Parts of the exercise
A. According to the MathML text, why would abandoning MathML be tragic? Answer in one to three sentences.
B. Rewrite the MathML text from "Figure 5: LaTeX" through "by doing so.", putting "building blocks" wherever "primitives" appears.

------ Extract

Figure 4: Example of using CSS, JavaScript or the Layout API to enhance MathML Core with user-defined features.

<style>
math {
font-family: STIX Two Math;
color: blue;
}
mfrac {
border: 1px solid dotted;
}
.myFancyMathLayout {
display: layout(myFancyMathLayout);
}
</style>
<math>
<mfrac>
<mrow class="myFancyScriptedElement">
...
</mrow>
<mrow onclick="myInteractiveAction()">
...
</mrow>
</mfrac>
</math>

Considered Alternatives

Abandon MathML in favor some new thing

There are numerous criticisms of MathML. Like all aspects of the existing platform, for example, more succinct forms of expression exist that many authors are more comfortable writing (e.g. linear text syntax used in LaTeX or Computer algebra systems). Like other aspects of the platform, it is also possible to be more semantic than MathML currently provides.

A few things don't change though and among them is the difficulty in rendering interoperable mathematical formulas with good quality. Abandoning MathML would be a rejection of an entire ecosystem and decades of work in standardization and advancement with little hope that any of the current state would change in any reasonable timeframe. This would be tragic as we don't generally require that authors use complex libraries in order to layout text, or recommend that they be inserted as images. We believe that getting native math rendering is the right thing to do. From that starting point, building atop additional semantics, extensions, conversions and further explorations becomes very plausible.

Figure 5: LaTeX source in a custom element rendered using MathML in a shadow DOM, with the Latin Modern Math font ; From top to bottom: Blink (Igalia's build), WebKit (r249360) and Gecko (Firefox 68)

<la-tex>
{\Gamma(t)}
= {\int_{0}^{+\infty} x^{t-1} e^{-x} dx}
= {\frac{1}{t}
\prod_{n=1}^\infty
\frac{\left(1+\frac{1}{n}\right)^t}{1+\frac{t}{n}}}
\sim {\sqrt{\frac{2\pi}{t}} \left(\frac{t}{e}\right)^t}
</la-tex>

Focus instead solely on lacking primitives

A big part of the challenge of focusing on lacking primitives is that it leaves open the question of what is lacking. The main proposals here of things to focus on have to do with additional semantics, 'stretchy characters' and complex alignments. While we agree that these are all excellent goals, we believe that they are also very independently pursuable, and that both causes are boosted by doing so.

------------
------ Data listing

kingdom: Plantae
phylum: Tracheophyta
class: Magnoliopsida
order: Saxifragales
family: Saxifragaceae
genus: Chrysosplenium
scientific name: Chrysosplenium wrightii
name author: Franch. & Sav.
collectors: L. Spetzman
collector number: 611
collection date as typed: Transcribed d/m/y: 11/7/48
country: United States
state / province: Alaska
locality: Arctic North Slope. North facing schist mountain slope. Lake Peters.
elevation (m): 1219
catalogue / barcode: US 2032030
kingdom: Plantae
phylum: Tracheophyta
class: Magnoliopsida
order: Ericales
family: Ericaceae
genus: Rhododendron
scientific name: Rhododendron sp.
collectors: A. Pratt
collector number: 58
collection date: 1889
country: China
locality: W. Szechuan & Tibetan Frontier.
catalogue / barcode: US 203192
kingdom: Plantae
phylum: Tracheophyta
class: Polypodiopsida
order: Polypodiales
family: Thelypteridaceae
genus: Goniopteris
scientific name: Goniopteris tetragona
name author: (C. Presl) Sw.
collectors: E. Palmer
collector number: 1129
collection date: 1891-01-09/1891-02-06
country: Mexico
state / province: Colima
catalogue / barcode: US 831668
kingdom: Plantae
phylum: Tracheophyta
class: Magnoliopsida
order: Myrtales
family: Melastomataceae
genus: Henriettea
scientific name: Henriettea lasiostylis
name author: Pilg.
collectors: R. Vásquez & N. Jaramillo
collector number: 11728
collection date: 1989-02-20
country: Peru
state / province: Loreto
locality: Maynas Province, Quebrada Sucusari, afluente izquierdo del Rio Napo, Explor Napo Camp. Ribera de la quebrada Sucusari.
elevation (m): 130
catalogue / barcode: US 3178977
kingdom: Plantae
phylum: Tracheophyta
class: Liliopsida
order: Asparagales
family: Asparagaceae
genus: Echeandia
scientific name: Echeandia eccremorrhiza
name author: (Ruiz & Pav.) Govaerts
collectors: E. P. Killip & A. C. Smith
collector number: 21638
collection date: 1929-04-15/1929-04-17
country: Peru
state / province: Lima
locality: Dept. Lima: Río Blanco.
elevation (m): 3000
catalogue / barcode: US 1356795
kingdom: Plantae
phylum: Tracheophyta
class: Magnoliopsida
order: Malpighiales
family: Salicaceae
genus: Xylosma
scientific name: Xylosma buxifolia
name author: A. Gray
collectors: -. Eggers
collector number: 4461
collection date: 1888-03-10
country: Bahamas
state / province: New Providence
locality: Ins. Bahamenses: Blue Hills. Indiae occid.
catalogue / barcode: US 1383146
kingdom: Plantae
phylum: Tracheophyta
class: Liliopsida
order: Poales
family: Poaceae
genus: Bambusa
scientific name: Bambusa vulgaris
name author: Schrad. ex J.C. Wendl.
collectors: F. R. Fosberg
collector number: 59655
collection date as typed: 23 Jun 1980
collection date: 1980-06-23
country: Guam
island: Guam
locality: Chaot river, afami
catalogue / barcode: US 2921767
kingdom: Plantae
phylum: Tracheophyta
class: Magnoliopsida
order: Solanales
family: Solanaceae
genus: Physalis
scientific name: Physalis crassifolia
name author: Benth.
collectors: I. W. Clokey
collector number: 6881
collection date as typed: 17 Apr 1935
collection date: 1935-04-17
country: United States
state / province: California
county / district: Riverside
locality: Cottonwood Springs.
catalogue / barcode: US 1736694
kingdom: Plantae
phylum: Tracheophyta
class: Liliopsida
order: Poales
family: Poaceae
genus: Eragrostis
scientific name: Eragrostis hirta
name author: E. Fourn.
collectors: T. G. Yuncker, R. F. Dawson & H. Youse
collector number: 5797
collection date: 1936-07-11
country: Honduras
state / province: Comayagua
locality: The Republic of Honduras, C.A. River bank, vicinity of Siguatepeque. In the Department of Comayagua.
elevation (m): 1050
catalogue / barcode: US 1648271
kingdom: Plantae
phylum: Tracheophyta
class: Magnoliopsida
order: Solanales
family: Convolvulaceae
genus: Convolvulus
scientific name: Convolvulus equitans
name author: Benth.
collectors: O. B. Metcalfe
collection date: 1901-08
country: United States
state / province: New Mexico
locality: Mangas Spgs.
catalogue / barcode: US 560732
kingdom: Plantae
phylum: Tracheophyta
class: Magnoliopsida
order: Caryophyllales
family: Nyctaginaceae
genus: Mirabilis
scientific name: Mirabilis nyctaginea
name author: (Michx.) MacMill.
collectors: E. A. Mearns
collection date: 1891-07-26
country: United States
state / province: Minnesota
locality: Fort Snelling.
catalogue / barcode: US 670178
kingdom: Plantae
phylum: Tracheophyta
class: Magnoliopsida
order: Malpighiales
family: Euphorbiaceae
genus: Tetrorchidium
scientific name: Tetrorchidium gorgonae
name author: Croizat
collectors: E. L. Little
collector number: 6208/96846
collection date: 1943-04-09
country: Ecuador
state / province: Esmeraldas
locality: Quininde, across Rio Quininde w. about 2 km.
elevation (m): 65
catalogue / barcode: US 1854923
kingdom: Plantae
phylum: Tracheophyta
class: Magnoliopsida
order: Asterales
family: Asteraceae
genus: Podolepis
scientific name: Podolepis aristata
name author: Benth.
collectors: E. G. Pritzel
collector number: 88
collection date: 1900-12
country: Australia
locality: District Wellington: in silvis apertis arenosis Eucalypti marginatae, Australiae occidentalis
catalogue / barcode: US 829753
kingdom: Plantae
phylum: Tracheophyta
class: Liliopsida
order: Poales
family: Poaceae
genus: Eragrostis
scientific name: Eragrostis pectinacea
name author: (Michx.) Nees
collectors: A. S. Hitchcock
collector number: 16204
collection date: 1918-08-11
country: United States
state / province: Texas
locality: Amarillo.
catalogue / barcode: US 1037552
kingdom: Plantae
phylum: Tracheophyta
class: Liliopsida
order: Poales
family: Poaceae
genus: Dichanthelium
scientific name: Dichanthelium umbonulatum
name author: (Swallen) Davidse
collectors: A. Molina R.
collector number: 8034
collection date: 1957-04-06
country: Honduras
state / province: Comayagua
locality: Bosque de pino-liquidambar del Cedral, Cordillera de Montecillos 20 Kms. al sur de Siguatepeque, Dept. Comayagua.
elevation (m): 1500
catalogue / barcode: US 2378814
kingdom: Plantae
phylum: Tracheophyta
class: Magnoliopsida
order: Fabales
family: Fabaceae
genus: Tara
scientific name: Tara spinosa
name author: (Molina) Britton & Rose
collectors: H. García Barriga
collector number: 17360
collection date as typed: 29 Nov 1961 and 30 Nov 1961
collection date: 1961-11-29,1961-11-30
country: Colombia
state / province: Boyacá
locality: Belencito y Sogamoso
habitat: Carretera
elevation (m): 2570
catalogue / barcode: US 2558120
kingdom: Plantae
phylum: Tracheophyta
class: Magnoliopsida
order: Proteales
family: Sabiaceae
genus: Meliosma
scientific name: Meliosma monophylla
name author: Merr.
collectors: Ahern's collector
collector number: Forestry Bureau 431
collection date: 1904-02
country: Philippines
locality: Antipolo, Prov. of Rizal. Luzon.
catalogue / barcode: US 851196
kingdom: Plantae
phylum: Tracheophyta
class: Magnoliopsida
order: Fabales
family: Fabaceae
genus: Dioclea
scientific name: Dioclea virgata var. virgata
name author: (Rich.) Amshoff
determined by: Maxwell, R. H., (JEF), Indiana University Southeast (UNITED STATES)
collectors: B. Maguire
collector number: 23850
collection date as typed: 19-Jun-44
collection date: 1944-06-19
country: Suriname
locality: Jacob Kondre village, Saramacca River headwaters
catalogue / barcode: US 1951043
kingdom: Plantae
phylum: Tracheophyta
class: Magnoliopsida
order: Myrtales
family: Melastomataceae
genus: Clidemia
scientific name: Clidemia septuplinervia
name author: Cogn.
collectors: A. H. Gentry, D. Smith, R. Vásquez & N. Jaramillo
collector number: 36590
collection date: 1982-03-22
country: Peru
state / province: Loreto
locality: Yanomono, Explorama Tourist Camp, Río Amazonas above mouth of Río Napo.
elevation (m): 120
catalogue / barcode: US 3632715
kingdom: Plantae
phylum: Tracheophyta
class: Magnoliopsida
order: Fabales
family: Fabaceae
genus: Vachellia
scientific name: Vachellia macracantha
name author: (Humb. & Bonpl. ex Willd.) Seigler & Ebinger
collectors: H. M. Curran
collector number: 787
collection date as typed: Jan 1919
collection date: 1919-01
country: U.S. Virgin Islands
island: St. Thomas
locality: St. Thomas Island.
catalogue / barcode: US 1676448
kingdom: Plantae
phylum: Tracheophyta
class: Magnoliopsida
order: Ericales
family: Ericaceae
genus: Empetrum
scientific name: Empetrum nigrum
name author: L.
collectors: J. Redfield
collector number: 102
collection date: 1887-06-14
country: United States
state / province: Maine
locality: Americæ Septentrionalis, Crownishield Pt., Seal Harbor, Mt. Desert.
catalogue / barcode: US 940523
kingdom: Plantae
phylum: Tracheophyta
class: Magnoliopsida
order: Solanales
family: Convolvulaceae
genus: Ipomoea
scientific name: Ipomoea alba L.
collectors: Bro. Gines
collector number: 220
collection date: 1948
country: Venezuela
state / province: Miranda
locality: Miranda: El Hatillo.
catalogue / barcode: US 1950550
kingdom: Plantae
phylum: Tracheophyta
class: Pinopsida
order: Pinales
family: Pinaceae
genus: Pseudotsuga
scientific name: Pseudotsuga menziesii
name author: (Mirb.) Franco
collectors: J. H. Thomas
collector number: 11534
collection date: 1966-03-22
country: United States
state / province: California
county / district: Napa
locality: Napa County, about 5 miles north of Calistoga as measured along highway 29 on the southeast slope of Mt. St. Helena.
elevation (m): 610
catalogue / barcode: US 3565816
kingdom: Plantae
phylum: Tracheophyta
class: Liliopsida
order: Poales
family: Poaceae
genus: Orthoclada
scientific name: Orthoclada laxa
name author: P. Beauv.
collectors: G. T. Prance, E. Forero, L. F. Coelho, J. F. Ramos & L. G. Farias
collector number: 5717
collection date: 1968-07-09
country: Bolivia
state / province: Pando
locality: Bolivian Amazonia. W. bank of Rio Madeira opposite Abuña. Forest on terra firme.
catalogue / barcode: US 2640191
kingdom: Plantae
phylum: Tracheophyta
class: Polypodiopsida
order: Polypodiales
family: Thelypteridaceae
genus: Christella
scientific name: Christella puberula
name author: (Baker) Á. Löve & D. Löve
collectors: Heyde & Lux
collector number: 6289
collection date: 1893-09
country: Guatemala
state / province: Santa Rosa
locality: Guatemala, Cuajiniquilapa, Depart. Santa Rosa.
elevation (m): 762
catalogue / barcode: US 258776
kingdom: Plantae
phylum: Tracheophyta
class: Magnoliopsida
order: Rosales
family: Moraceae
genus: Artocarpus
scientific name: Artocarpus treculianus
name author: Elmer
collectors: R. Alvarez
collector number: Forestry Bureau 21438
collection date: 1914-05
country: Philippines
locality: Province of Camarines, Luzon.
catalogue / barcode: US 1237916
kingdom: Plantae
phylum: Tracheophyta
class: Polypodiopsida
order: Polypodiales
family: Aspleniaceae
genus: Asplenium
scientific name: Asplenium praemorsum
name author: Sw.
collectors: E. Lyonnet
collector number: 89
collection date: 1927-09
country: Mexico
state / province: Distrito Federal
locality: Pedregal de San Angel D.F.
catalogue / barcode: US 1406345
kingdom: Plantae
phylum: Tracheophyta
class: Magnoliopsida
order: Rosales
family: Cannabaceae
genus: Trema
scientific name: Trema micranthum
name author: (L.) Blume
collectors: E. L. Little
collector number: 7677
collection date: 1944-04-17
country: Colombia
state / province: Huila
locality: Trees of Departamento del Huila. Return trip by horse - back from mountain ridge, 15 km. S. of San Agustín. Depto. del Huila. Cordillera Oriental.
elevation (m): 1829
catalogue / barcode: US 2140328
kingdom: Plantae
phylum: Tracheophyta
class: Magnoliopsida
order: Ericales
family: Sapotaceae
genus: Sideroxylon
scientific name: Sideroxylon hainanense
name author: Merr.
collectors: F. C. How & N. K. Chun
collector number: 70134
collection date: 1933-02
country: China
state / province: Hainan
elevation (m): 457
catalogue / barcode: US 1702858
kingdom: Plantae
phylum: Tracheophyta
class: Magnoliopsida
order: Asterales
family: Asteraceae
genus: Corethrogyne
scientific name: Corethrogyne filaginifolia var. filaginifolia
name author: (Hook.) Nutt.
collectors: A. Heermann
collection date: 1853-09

------------

Answers below
A. It would be tragic because authors are not generally required to use complex libraries to lay out text, nor advised to insert text as images. Abandoning MathML would reject an entire ecosystem and decades of standardization work, with little hope of change in any reasonable timeframe.

B.
Figure 5: LaTeX source in a custom element rendered using MathML in a shadow DOM, with the Latin Modern Math font ; From top to bottom: Blink (Igalia's build), WebKit (r249360) and Gecko (Firefox 68)

<la-tex>
{\Gamma(t)}
= {\int_{0}^{+\infty} x^{t-1} e^{-x} dx}
= {\frac{1}{t}
\prod_{n=1}^\infty
\frac{\left(1+\frac{1}{n}\right)^t}{1+\frac{t}{n}}}
\sim {\sqrt{\frac{2\pi}{t}} \left(\frac{t}{e}\right)^t}
</la-tex>

Focus instead solely on lacking building blocks

A big part of the challenge of focusing on lacking building blocks is that it leaves open the question of what is lacking. The main proposals here of things to focus on have to do with additional semantics, 'stretchy characters' and complex alignments. While we agree that these are all excellent goals, we believe that they are also very independently pursuable, and that both causes are boosted by doing so.